Six years ago, Hammer and Dr. Karl Skorecki, of the Technion and Rambam Medical Center in Haifa, looked at the male DNA of both Levites and Cohanim -- two hereditary priesthoods of the ancient Israelites -- that was passed from father to son.

If patrilineal descent had been followed as tradition describes, then all Cohanim should be descended from Aaron, the brother of Moses, and all Levites from Levi, the third son of the patriarch Jacob.

In fact, Hammer and Skorecki found that more than half the Cohanim, in both the Ashkenazi and Sephardi communities, did carry the same genetic marker on their Y or male chromosome. Their ancestor lived some 3,000 years ago, based on genetic calculations, and may indeed have been Aaron, Skorecki says.

But the picture among the Levites was less clear, suggesting they had a mixed ancestry. Hammer and Skorecki returned to the puzzle to prepare their new report, based on data gathered from nearly 1,000 men of European and Middle Eastern origin and neighboring non-Jewish populations.
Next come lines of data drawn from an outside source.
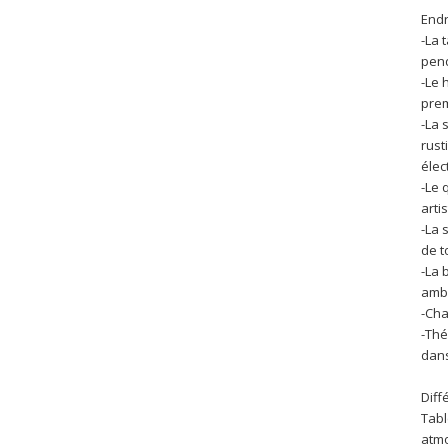
Endr
-La 
pend
-Le 
prem
-La 
rust
élect
-Le 
arti
-La 
de t
-La 
ambi
-Cha
-Thé
dans
Diff
Tabl
atmo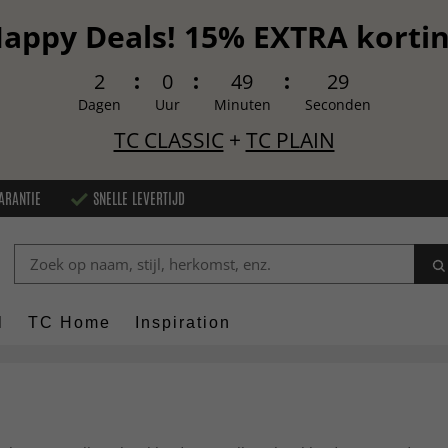
appy Deals! 15% EXTRA korti
2
0
49
27
Dagen
Uur
Minuten
Seconden
TC CLASSIC
+
TC PLAIN
ARANTIE
SNELLE LEVERTIJD
l
TC Home
Inspiration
They found the dominant gene among the Levites was the R1a1 signature, which is different from the Cohanim signature. And the Levites showed found different genetic lines between European and Middle Eastern Levites. The first man with the R1a1 signature apparently lived a thousand years ago, much more recent than the founder of the Cohanim signature.

The Levites' pedigree does not seem to accord with tradition as well as the Cohanim one does, but is venerable nonetheless.

"How many people can trace their ancestry back to the 17th century, let alone a thousand years?" Hammer asked.